Shelleg’s research led him to insights about the significance of Jewish music as the source of Israeli art music: “The day I finished my doctorate I understood: Oops – I’ve written the prehistory of Israeli music! It began already with the importing of the tensions between modernism and romantic nationalism in Europe, and the foreignness of Jewish composers who knew nothing at all about Zionism, and despite that were expected to ring its bells.
“Ostensibly the most successful of them was Paul Ben Haim. The Yemenite element, for example, in his music and that of members of his generation is amended with a Western hand, it undergoes modernization – which is what was also demanded of the Arab Jewish immigrants: to be secular and modern. Precisely what they were not.
“This demand reflected a binary concept in our culture: What is secular is modern, and what is religious – pre-modern. There was presumably an ingathering of exiles: Jerusalem, Yemen, Persia – these exiles came together in European music. Come and be Zionists, was the message, but like us. Give up your identity. And you can hear that in the music.
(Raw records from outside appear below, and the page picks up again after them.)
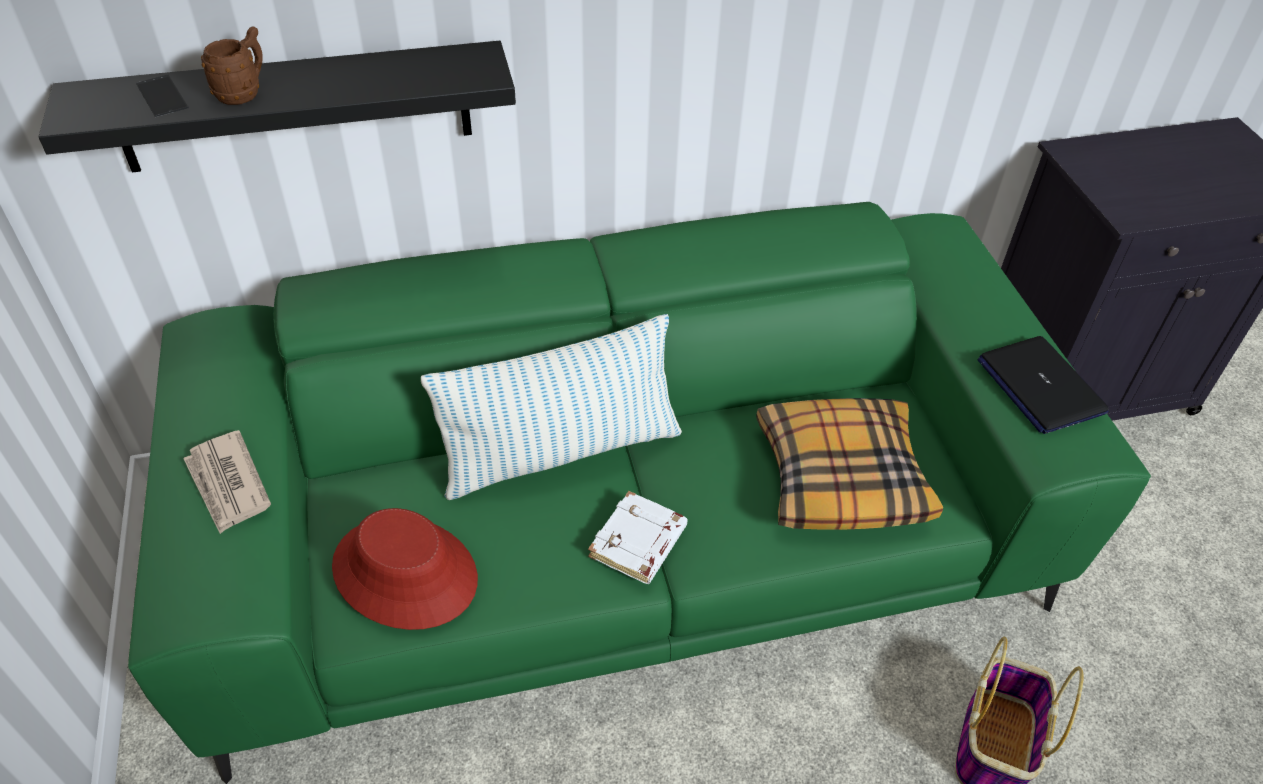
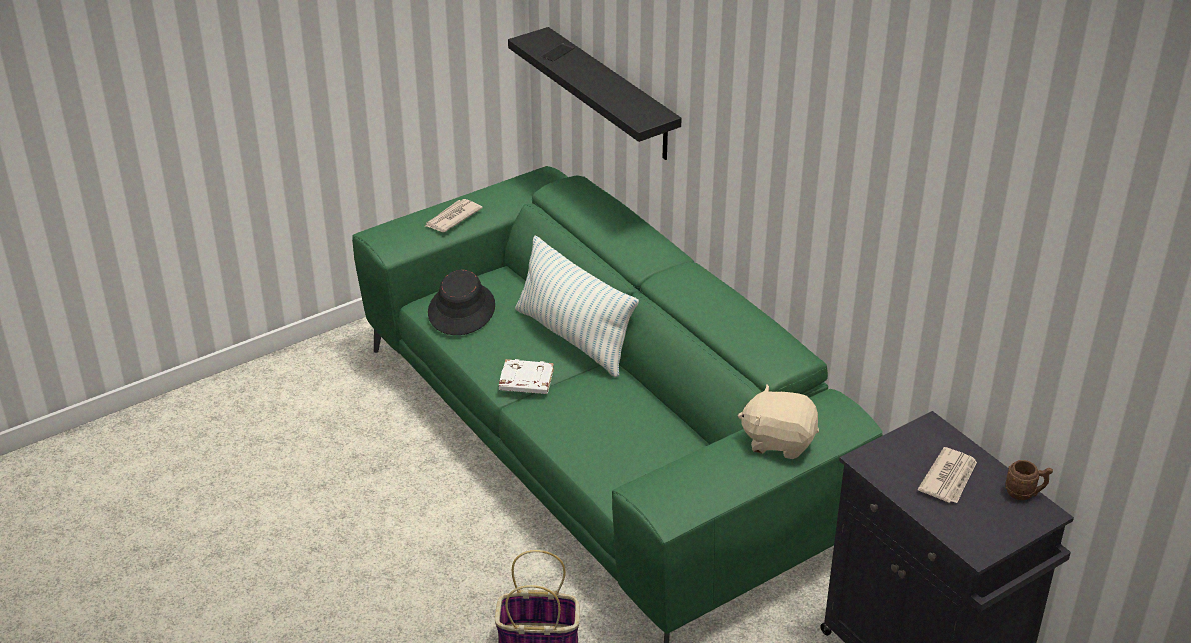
camera: 70 degrees right, 10 degrees down
(244, 93) = (575, 69): brown mug -> brown mug (1025, 493)
(406, 572) = (462, 310): red hat -> black hat
(841, 476) = (623, 447): pillow -> none
(978, 298) = (778, 441): none -> beige plush toy
(1039, 386) = (705, 476): laptop -> none
(1169, 169) = (949, 478): none -> newspaper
Every citation of Ben Haim confirms the intra-Zionist hierarchy between whites and blacks, Europeans and Arab Jews, Jews and Arabs.”
And were there any exceptions?
“There were. Josef Tal for example. He couldn’t switch over from being oppressed – a Jew in Germany in the 1920s – to being an oppressor. Tal was a modernist, and at the same time, in the spirit of his legacy from Schoenberg, he didn’t favor severance from the past, and did it only for the purpose of dismantling the discourse from within. Instead of being nationalistic, his style was non-nationalistic, instead of tonal – non-tonal. Andre Hajdu is also different. He’s the only composer in the world who can read rabbinical texts on his own and set them to music. In him you can see how the liturgical sources are stronger than the nationalist arguments.
“And when nationalism collapses there’s no such thing as ‘Jew’ versus ‘non-Jew,’ but rather a dialectical movement. Composers such as Tal, Alexander Boskovitz, Tzvi Avni or Hajdu understood that in order to leave the ghetto of nationalist discourse they had to abandon the direct historical line that leads from destruction to redemption, and in its stead adopt a musical syntax that would be the common denominator for the two forces: Arab Jewish music and modernist composition.
“When the European collapses, it is replaced by the mythical East, the Arab Jewish musical culture – and this time not as a citation. The tendency was to objectify non-Western music, in other words to use Eastern liturgical musical sources in Western works. Objectification means turning the Arab Jewish source into a Western image of the East by means of a tonal filter that distorts it.”